The third generation (1950s-1960s) started at the end of World War II with “mountaineer” string band music known as bluegrass, which emerged when Bill Monroe, along with Lester Flatt and Earl Scruggs were introduced by Roy Acuff at the Grand Ole Opry. Gospel music remained a popular component of country music. Another type of stripped-down and raw music with a variety of moods and a basic ensemble of guitar, bass, dobro or steel guitar (and later) drums became popular, especially among poor whites in Texas and Oklahoma. It became known as honky tonk, and had its roots in Western swing and theranchera music of Mexico and the border states. By the early 1950s a blend of Western swing, country boogie, and honky tonk was played by most country bands. Rockabilly was most popular with country fans in the 1950s, and 1956 could be called the year of rockabilly in country music. Beginning in the mid-1950s, and reaching its peak during the early 1960s, the Nashville Sound turned country music into a multimillion-dollar industry centered in Nashville, Tennessee. The late 1960s in American music produced a unique blend as a result of traditionalist backlash within separate genres. In the aftermath of the British Invasion, many desired a return to the “old values” of rock n’ roll. At the same time there was a lack of enthusiasm in the country sector for Nashville-produced music.
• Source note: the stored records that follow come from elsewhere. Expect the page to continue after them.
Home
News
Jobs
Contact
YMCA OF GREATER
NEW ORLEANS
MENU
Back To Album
What resulted was a crossbred genre known as country rock.
Fourth generation (1970s–1980s) music included outlaw country and country pop or soft pop, with roots in the countrypolitan sound, folk music, and soft rock. Between 1972 and 1975 singer/guitarist John Denver released a series of hugely successful songs blending country and folk-rock musical styles. During the early 1980s country artists continued to see their records perform well on the pop charts. In 1980 a style of “neocountry disco music” was popularized. During the mid-1980s a group of new artists began to emerge who rejected the more polished country-pop sound that had been prominent on radio and the charts in favor of more traditional “back-to-basics” production.
During the fifth generation (1990s), country music became a worldwide phenomenon thanks to Garth Brooks. The Dixie Chicks became one of the most popular country bands in the 1990s and early 2000s.
The sixth generation (2000s–present) is exemplified by country singer Carrie Underwood. The influence of rock music in country has become more overt during the late 2000s and early 2010s. Attempts to combine punk and country were pioneered by Jason and the Scorchers, and in the 1980s Southern Californian cowpunk scene with bands like the Long Ryders. Hip-hop also made its mark on country music with the emergence of country rap.[ Most of the best-selling country songs of this era however were in the country pop genre, such as those by Lady Antebellum, Florida Georgia Line, and Taylor Swift.